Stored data

━━━━━━

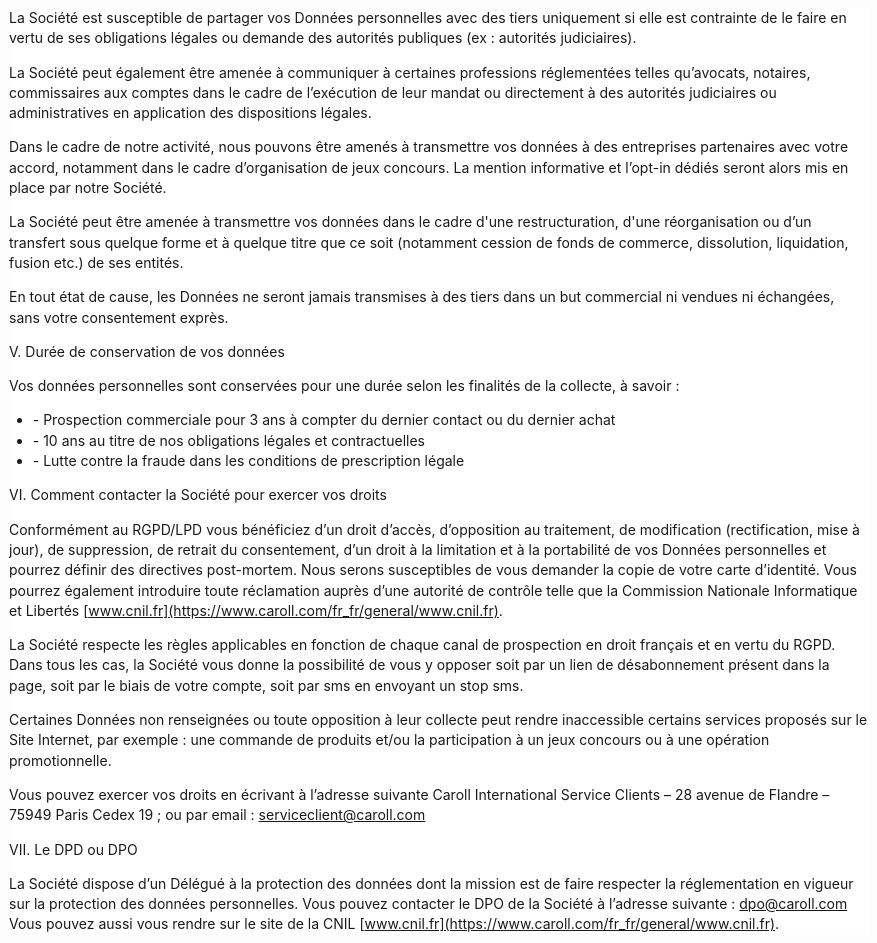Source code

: La Société est susceptible de partager vos Données personnelles avec des tiers uniquement si elle est contrainte de le faire en vertu de ses obligations légales ou demande des autorités publiques (ex : autorités judiciaires).

La Société peut également être amenée à communiquer à certaines professions réglementées telles qu’avocats, notaires, commissaires aux comptes dans le cadre de l’exécution de leur mandat ou directement à des autorités judiciaires ou administratives en application des dispositions légales.

Dans le cadre de notre activité, nous pouvons être amenés à transmettre vos données à des entreprises partenaires avec votre accord, notamment dans le cadre d’organisation de jeux concours. La mention informative et l’opt-in dédiés seront alors mis en place par notre Société.

La Société peut être amenée à transmettre vos données dans le cadre d'une restructuration, d'une réorganisation ou d’un transfert sous quelque forme et à quelque titre que ce soit (notamment cession de fonds de commerce, dissolution, liquidation, fusion etc.) de ses entités.

En tout état de cause, les Données ne seront jamais transmises à des tiers dans un but commercial ni vendues ni échangées, sans votre consentement exprès.

  

V. Durée de conservation de vos données

Vos données personnelles sont conservées pour une durée selon les finalités de la collecte, à savoir :

*   \- Prospection commerciale pour 3 ans à compter du dernier contact ou du dernier achat
*   \- 10 ans au titre de nos obligations légales et contractuelles
*   \- Lutte contre la fraude dans les conditions de prescription légale

  

VI. Comment contacter la Société pour exercer vos droits

Conformément au RGPD/LPD vous bénéficiez d’un droit d’accès, d’opposition au traitement, de modification (rectification, mise à jour), de suppression, de retrait du consentement, d’un droit à la limitation et à la portabilité de vos Données personnelles et pourrez définir des directives post-mortem. Nous serons susceptibles de vous demander la copie de votre carte d’identité. Vous pourrez également introduire toute réclamation auprès d’une autorité de contrôle telle que la Commission Nationale Informatique et Libertés [www.cnil.fr](https://www.caroll.com/fr_fr/general/www.cnil.fr).  

La Société respecte les règles applicables en fonction de chaque canal de prospection en droit français et en vertu du RGPD. Dans tous les cas, la Société vous donne la possibilité de vous y opposer soit par un lien de désabonnement présent dans la page, soit par le biais de votre compte, soit par sms en envoyant un stop sms.

Certaines Données non renseignées ou toute opposition à leur collecte peut rendre inaccessible certains services proposés sur le Site Internet, par exemple : une commande de produits et/ou la participation à un jeux concours ou à une opération promotionnelle.

Vous pouvez exercer vos droits en écrivant à l’adresse suivante Caroll International Service Clients – 28 avenue de Flandre – 75949 Paris Cedex 19 ; ou par email : serviceclient@caroll.com

  

VII. Le DPD ou DPO

La Société dispose d’un Délégué à la protection des données dont la mission est de faire respecter la réglementation en vigueur sur la protection des données personnelles. Vous pouvez contacter le DPO de la Société à l’adresse suivante : dpo@caroll.com Vous pouvez aussi vous rendre sur le site de la CNIL [www.cnil.fr](https://www.caroll.com/fr_fr/general/www.cnil.fr).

━━━━━━

WHAT YOU HAVE TO DO
Locate each line above that contains the word "exercer" and copy every such line in full.

WRITTEN RESPONSE
VI. Comment contacter la Société pour exercer vos droits
Vous pouvez exercer vos droits en écrivant à l’adresse suivante Caroll International Service Clients – 28 avenue de Flandre – 75949 Paris Cedex 19 ; ou par email : serviceclient@caroll.com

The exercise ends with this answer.